While Elon Musk is only now recommending Signal, the app has been around since 2014. It’s tagline is, “Say Hello to Privacy.” It’s open source and completely free. If you want to support the app, you can go to their website to donate. The app was created by CEO Moxie Marlinspike and the co-founder of WhatsApp, Brain Acton. Acton left WhatsApp in 2017 and then donated $50 million to fund the new app. Among tech types, Signal is respected for their privacy policies. Occasionally, Signal is compared to WhatsApp, but it’s exactly where the two differ that has gained Signal so much respect. The biggest place we see this difference is in WhatsApp’s parent company. WhatsApp is owned by Facebook. 

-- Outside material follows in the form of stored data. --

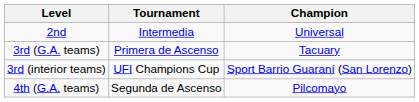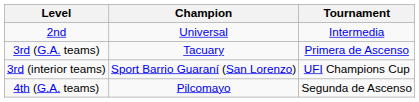columns swapped: Tournament <-> Champion
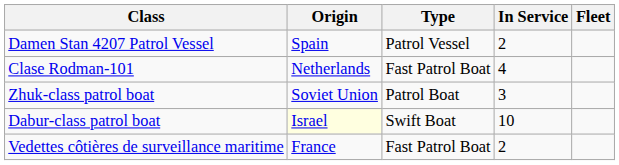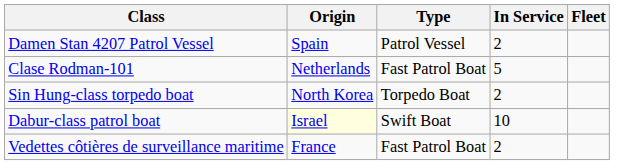Clase Rodman-101 | In Service: 4 -> 5
+ row: Sin Hung-class torpedo boat | North Korea | Torpedo Boat | 2
- row: Zhuk-class patrol boat | Soviet Union | Patrol Boat | 3
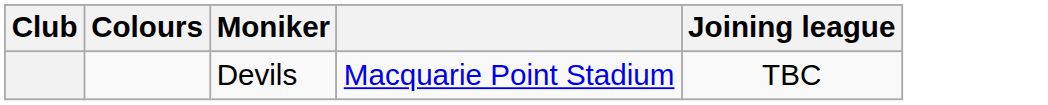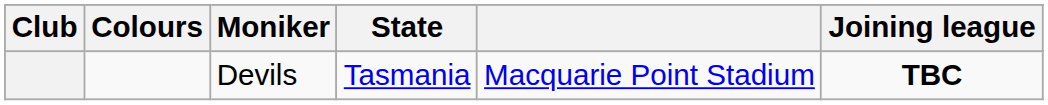+ column: State | Tasmania
Devils | Joining league: normal -> bold
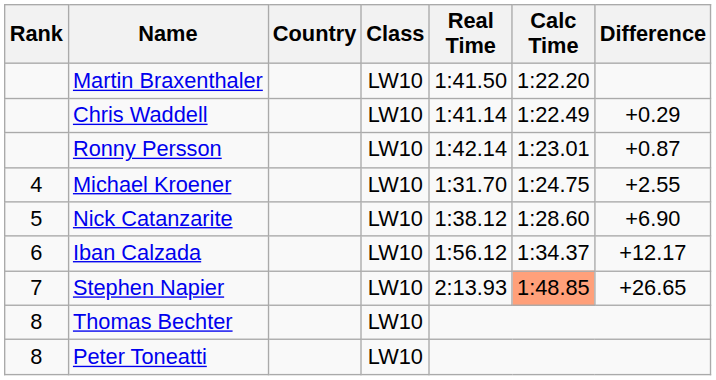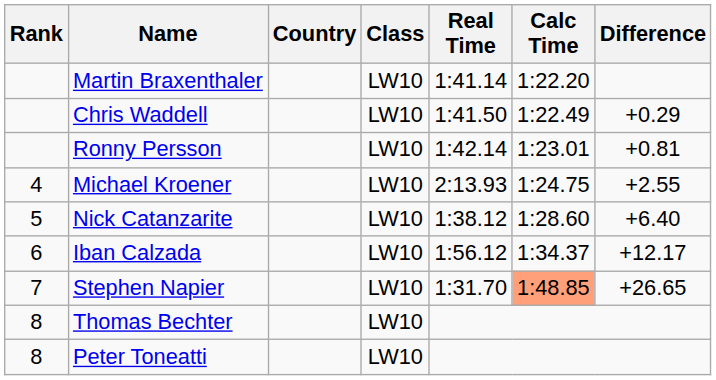Martin Braxenthaler | Real Time: 1:41.50 -> 1:41.14
Chris Waddell | Real Time: 1:41.14 -> 1:41.50
Ronny Persson | Difference: +0.87 -> +0.81
Michael Kroener | Real Time: 1:31.70 -> 2:13.93
Nick Catanzarite | Difference: +6.90 -> +6.40
Stephen Napier | Real Time: 2:13.93 -> 1:31.70
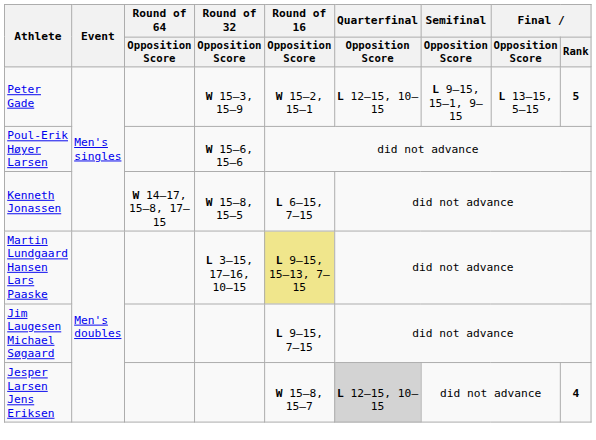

This is where it’s easier to understand why Elon Musk recommends Signal. He has long suggested Facebook is a bad company to be involved with. In March 2018, Musk deleted his personal Facebook page, as well as those of his companies SpaceX and Tesla. Facebook has grown large enough that it’s not easy to avoid the social network. It’s linked to a lot of websites and apps. Notably, WhatsApp was purchased by Facebook in 2014.

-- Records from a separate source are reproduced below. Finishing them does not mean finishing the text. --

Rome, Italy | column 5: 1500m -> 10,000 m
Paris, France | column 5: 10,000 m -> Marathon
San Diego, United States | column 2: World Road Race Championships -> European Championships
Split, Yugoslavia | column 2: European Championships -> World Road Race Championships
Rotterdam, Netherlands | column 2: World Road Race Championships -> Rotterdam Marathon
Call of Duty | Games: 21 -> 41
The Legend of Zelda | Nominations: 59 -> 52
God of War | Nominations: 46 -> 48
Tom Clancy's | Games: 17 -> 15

In 2016, WhatsApp put into practice a policy where its users’ information was shared with Facebook. Most weren’t aware of the level to which this was happening. Then, on January 4, 2021, WhatsApp notified its users of a terms of use policy change. Users must now to agree to the terms before February 8th in order to continue using the service. The update removed the text saying there was an option to opt-out of sharing certain information with Facebook. While this appeared to be a major change to users, WhatsApp has said the updated policy now reflects how they have shared their two billion users’ data with Facebook since 2016. Understandably, WhatsApp users concerned about their privacy were not pleased. 

Elon Musk

What are Elon Musk’s views on online privacy? Well, he’s talked about a future involving Neuralink, where we’ll all have chips implanted in our brains. So that’s questionable, in terms of privacy. But in action, he has advocated his followers stay far away from Facebook. His company, SpaceX, has banned Zoom for employee use, citing severe security and privacy concerns on the video conferencing app. Now, he’s recommending Signal. So, is it really that much safer? Yes. 

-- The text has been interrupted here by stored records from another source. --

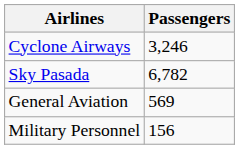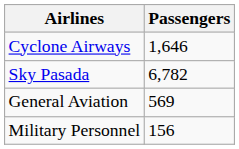Cyclone Airways | Passengers: 3,246 -> 1,646
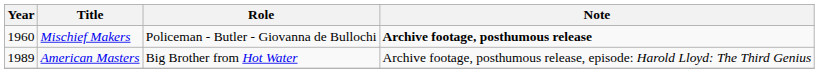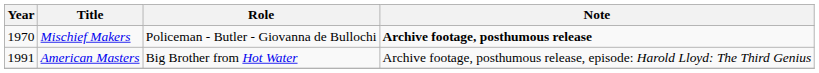Mischief Makers | Year: 1960 -> 1970
American Masters | Year: 1989 -> 1991
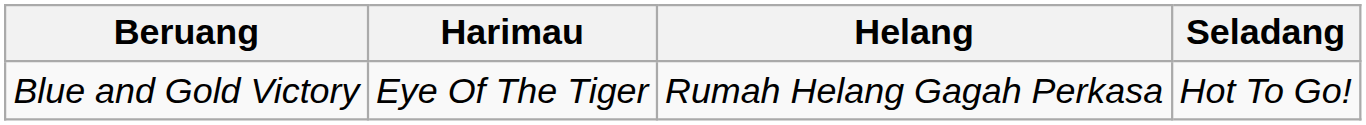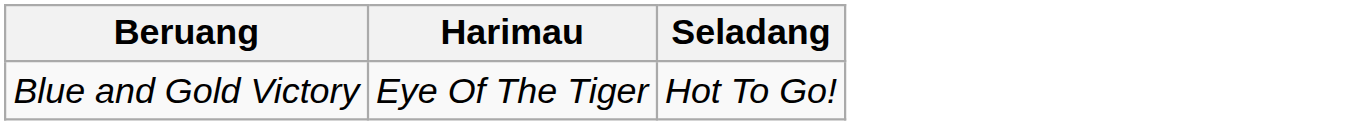- column: Helang | Rumah Helang Gagah Perkasa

Signal provides plenty of pros for its users. Some of the features include end-to-end encryption, publicly published transparency reports on their policies, and it can replace your phone’s text messaging app. The app logs minimal data. It doesn’t record your IP address. It has a feature called disappearing messages. Users need to enable this on their own. These messages are considered to be self-destructing. The app allows for text messages, voice messages, audio calls, and video calls. The encryption algorithms Signal uses have historically stayed up to date and transparent, which is likely what Elon Musk sees in his recommendation, though it may still be prompted by just how much he dislikes Facebook.

The big cons of Signal as a messaging app are that a lot of your friends and family may not be on the app yet, and the app requires a phone number to sign up. Privacy advocates have given details on how to use Signal without giving out your phone number, should that be a concern.

elon musk

It makes sense Elon Musk would have privacy concerns. As one of the richest people on the planet, and a tech entrepreneur at that, there are likely many interested in his data. Will the average user gain benefits from a messaging app that protects their privacy? Apparently, many think so. Signal had difficulty keeping up with the demand for verification codes when they were hit with record-breaking download numbers. It may be driven by a dislike for how far Facebook has gone in data collection. Or, perhaps enough people have become creeped out by the Facebook ads inspired by their private conversations. Whatever the personal motivations are for keeping private conversations from corporate collection, don’t be surprised when you start getting invites from your friends to join the encrypted messaging service.